(RECORDS SHOWN Opens)
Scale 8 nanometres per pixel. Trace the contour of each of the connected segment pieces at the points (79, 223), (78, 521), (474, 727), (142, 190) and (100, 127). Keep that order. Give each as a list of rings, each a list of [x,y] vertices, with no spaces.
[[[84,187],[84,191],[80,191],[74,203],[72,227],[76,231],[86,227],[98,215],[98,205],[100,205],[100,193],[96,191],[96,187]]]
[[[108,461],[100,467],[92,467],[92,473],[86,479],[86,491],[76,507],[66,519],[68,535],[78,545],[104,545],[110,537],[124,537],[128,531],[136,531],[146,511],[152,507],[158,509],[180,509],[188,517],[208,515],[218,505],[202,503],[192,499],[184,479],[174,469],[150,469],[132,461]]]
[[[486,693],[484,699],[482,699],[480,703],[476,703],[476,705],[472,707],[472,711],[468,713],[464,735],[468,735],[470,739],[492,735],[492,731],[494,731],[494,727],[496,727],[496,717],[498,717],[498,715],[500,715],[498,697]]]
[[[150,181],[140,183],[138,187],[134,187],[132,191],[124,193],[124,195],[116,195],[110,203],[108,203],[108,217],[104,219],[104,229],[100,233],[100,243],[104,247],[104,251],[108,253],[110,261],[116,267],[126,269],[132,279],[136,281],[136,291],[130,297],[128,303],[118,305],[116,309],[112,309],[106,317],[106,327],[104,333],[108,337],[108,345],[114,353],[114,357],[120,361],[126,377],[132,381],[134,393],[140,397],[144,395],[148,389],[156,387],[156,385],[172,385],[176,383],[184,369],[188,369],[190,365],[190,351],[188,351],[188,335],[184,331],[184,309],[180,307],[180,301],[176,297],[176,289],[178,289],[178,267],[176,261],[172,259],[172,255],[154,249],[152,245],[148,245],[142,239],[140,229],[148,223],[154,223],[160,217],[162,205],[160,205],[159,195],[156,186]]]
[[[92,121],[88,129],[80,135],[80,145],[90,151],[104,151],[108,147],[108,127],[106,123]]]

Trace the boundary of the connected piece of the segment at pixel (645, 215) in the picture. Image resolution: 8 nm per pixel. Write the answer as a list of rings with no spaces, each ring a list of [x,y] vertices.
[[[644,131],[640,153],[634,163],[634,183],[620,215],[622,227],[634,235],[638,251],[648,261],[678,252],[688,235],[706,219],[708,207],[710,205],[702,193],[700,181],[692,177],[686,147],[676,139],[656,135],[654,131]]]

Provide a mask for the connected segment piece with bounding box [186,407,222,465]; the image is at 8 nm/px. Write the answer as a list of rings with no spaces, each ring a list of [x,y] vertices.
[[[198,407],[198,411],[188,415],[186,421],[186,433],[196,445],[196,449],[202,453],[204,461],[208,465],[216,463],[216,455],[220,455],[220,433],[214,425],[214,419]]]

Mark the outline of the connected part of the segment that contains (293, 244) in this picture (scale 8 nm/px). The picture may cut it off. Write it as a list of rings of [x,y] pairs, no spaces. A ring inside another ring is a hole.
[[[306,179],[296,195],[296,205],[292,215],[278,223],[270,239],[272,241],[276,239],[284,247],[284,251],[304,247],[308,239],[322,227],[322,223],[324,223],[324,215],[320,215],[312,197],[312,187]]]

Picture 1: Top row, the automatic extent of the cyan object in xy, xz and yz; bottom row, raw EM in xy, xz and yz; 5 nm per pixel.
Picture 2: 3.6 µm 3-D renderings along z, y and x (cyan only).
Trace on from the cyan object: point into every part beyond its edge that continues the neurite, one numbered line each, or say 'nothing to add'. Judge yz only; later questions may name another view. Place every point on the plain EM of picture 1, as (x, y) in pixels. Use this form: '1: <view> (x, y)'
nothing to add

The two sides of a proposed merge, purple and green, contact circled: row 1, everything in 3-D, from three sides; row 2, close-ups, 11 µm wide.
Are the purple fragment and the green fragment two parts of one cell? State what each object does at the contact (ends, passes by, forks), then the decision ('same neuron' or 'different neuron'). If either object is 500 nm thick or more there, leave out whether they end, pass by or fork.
(RECORDS SHOWN Closes)
■ **WHAT IS NEEDED**: Write out all the data exactly.

■ **ANSWER AREA**:
Scale 8 nanometres per pixel. Trace the contour of each of the connected segment pieces at the points (79, 223), (78, 521), (474, 727), (142, 190) and (100, 127). Keep that order. Give each as a list of rings, each a list of [x,y] vertices, with no spaces.
[[[84,187],[84,191],[80,191],[74,203],[72,227],[76,231],[86,227],[98,215],[98,205],[100,205],[100,193],[96,191],[96,187]]]
[[[108,461],[100,467],[92,467],[92,473],[86,479],[86,491],[76,507],[66,519],[68,535],[78,545],[104,545],[110,537],[124,537],[128,531],[136,531],[146,511],[152,507],[158,509],[180,509],[188,517],[208,515],[218,505],[202,503],[192,499],[184,479],[174,469],[150,469],[132,461]]]
[[[486,693],[484,699],[482,699],[480,703],[476,703],[476,705],[472,707],[472,711],[468,713],[464,735],[468,735],[470,739],[492,735],[492,731],[494,731],[494,727],[496,727],[496,717],[498,717],[498,715],[500,715],[498,697]]]
[[[150,181],[140,183],[138,187],[134,187],[132,191],[124,193],[124,195],[116,195],[110,203],[108,203],[108,217],[104,219],[104,229],[100,233],[100,243],[104,247],[104,251],[108,253],[110,261],[116,267],[126,269],[132,279],[136,281],[136,291],[130,297],[128,303],[118,305],[116,309],[112,309],[106,317],[106,327],[104,333],[108,337],[108,345],[114,353],[114,357],[120,361],[126,377],[132,381],[134,393],[140,397],[144,395],[148,389],[156,387],[156,385],[172,385],[176,383],[184,369],[188,369],[190,365],[190,351],[188,351],[188,335],[184,331],[184,309],[180,307],[180,301],[176,297],[176,289],[178,289],[178,267],[176,261],[172,259],[172,255],[154,249],[152,245],[148,245],[142,239],[140,229],[148,223],[154,223],[160,217],[162,205],[160,205],[159,195],[156,186]]]
[[[92,121],[88,129],[80,135],[80,145],[90,151],[104,151],[108,147],[108,127],[106,123]]]

Trace the boundary of the connected piece of the segment at pixel (645, 215) in the picture. Image resolution: 8 nm per pixel. Write the answer as a list of rings with no spaces, each ring a list of [x,y] vertices.
[[[644,131],[640,153],[634,163],[634,183],[620,215],[622,227],[634,235],[638,251],[648,261],[678,252],[688,235],[706,219],[708,207],[710,205],[702,193],[700,181],[692,177],[686,147],[676,139],[656,135],[654,131]]]

Provide a mask for the connected segment piece with bounding box [186,407,222,465]; the image is at 8 nm/px. Write the answer as a list of rings with no spaces, each ring a list of [x,y] vertices.
[[[198,407],[198,411],[188,415],[186,421],[186,433],[196,445],[196,449],[202,453],[204,461],[208,465],[216,463],[216,455],[220,455],[220,433],[214,425],[214,419]]]

Mark the outline of the connected part of the segment that contains (293, 244) in this picture (scale 8 nm/px). The picture may cut it off. Write it as a list of rings of [x,y] pairs, no spaces. A ring inside another ring is a hole.
[[[306,179],[296,195],[296,205],[292,215],[278,223],[270,239],[272,241],[276,239],[284,247],[284,251],[304,247],[308,239],[322,227],[322,223],[324,223],[324,215],[320,215],[312,197],[312,187]]]

Picture 1: Top row, the automatic extent of the cyan object in xy, xz and yz; bottom row, raw EM in xy, xz and yz; 5 nm per pixel.
Picture 2: 3.6 µm 3-D renderings along z, y and x (cyan only).
Trace on from the cyan object: point into every part beyond its edge that continues the neurite, one numbered line each, or say 'nothing to add'. Judge yz only; later questions may name another view. Place every point on the plain EM of picture 1, as (x, y) in pixels. Use this form: '1: <view> (x, y)'
nothing to add

The two sides of a proposed merge, purple and green, contact circled: row 1, everything in 3-D, from three sides; row 2, close-ups, 11 µm wide.
Are the purple fragment and the green fragment two parts of one cell? State what each object does at the contact (ends, passes by, forks), then the decision ('same neuron' or 'different neuron'). If either object is 500 nm thick or more there, leave out whether they end, pass by or fork.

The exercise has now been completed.